How to Bypass Windows Passwords Part 1
This is my first article on here, it's based off of a project that I'm working on at school which is on three ways to bypass windows user password's. If all goes as planned and you all would like I'll work on part two and part three and post them as soon as I can. I do have to give credit to Puppy Monkey Baby and The Defalt, both of whom are my classmates at college and have helped me with writing this article.
In Part 1 we will focus on using Kali Linux or Parrotsec to remove the password of a specific user in the SAM file. We will need a bootable usb with your choice of operating system so that we can boot directly into Kali/Parrotsec. Once we have booted into our flavor of linux, we need to mount the local hard drive. We must mount before we can have access to the hard drive or it will not show up. To mount simply click on Places > Home > "Primary Hard Disk"(This name will vary with each computer.)
After we have accomplished this the next step is to open up a terminal. At this point we need to change directory using the cd command, to root.

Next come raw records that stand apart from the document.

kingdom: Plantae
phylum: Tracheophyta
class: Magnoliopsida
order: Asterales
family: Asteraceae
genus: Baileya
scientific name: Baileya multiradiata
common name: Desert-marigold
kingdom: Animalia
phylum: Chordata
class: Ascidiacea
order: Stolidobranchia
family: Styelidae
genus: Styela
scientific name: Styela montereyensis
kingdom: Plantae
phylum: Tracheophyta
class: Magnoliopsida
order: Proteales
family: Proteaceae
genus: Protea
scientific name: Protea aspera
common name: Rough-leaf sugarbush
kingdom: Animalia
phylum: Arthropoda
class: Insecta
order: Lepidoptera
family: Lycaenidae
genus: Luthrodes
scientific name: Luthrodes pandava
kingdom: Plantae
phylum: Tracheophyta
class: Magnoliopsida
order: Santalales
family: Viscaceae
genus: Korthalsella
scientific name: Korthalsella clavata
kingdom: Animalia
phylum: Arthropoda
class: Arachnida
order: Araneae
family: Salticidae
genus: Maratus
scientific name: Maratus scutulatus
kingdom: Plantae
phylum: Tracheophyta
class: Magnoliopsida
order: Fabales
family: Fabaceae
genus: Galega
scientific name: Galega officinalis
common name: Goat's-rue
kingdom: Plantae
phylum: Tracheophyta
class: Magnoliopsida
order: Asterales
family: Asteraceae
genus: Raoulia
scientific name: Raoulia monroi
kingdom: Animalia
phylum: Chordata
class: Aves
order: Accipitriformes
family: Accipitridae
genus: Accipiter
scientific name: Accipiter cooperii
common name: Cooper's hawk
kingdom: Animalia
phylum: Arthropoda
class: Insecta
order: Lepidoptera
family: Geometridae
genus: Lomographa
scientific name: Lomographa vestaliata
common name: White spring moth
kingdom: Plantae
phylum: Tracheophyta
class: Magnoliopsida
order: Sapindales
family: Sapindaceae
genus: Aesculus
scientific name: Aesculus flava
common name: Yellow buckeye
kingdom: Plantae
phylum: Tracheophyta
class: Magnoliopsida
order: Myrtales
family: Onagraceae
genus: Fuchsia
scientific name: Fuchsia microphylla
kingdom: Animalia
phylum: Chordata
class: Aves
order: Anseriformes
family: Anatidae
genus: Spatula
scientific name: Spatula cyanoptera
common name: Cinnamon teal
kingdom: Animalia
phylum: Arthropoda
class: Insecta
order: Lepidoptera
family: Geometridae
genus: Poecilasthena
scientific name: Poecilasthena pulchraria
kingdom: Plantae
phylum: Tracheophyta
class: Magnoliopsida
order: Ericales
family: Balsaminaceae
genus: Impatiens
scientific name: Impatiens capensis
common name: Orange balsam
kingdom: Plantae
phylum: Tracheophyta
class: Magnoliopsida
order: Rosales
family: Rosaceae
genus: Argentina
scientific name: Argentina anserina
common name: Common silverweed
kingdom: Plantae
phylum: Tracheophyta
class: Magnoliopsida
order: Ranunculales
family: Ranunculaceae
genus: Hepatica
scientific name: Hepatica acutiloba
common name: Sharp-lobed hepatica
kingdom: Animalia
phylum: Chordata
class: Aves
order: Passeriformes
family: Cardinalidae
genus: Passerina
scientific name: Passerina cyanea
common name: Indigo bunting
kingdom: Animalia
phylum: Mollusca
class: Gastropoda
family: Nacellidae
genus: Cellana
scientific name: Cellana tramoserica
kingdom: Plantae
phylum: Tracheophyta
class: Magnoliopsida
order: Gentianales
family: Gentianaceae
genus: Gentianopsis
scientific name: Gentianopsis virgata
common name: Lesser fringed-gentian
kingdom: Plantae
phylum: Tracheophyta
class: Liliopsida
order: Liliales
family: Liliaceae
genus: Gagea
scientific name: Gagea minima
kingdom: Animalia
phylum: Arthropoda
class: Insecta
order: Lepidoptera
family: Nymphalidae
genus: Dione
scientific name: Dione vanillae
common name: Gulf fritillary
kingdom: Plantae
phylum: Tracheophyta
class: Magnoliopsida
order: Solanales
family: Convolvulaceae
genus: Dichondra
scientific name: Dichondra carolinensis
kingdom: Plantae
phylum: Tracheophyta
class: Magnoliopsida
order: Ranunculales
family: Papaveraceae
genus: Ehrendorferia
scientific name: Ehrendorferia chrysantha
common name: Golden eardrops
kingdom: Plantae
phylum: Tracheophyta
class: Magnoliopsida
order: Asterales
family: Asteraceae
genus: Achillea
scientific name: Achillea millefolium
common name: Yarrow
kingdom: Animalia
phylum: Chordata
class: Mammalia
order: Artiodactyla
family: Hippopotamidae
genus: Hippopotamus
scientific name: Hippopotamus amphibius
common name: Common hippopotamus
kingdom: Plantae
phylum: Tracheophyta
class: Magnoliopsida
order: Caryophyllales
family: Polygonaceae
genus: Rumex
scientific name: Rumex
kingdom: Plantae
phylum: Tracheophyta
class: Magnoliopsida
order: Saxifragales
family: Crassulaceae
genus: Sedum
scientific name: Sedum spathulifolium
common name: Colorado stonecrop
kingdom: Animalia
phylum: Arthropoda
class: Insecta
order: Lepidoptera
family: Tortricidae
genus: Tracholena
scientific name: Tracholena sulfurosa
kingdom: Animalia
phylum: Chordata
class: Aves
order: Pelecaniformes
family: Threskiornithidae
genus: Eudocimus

Now all we need to do is navigate to the place on the hard drive that contains the password information. Navigating to the location can get tricky for new users. The ls command is incredibly helpful with finding out what files and folders are located in the directory that we are currently in. Once we navigate to the config folder your location should look something like the image below. (Once again the name of the hard drive you are accessing will vary by system.)
Our next act will be to use the chntpw -l SAM command without the brackets. What this command does is it lists the users and the corresponding permissions level. The very important part that we need to be aware of is the RID. The RID is what we will be using to specify which user account that we are going to modify.
In this case we are going after USER2, so the RID we need is 03ec.
When we are sure of which user account that we want to modify we use the chntpw -u 0x03ec SAM command. It is very important that we put the 0x before the 03ec because if it's not there the command will not be recognized.
After we execute that command we will be presented with choices of what to do with that particular user.
As shown above we want to choose the 1 option to remove the password. After that it will ask if we want to write to hive files. Type y otherwise all the work we have done will go out the window and we will have to re-execute the commands. Once this is done then reboot and if everything was done correctly, the user we chose should not have a password. If it still does then unfortunately we will have to redo all of the steps above. At this point I have only done this on Windows 7, I will be trying all three methods on my windows 10 laptop and update with the results.
If we are working in an office as a tech there will inevitably be an occurrence of an end user forgetting a password. Now depending upon the organization that you are working for, there might be policies in place that allow for bypassing or disallow it altogether. Ethically we are bound by these policies. On the other hand lets say we are in class and feel like messing with a fellow classmate by changing their background or any other pranks (not that PMB nor I have any experience in this), these technique's will come in handy.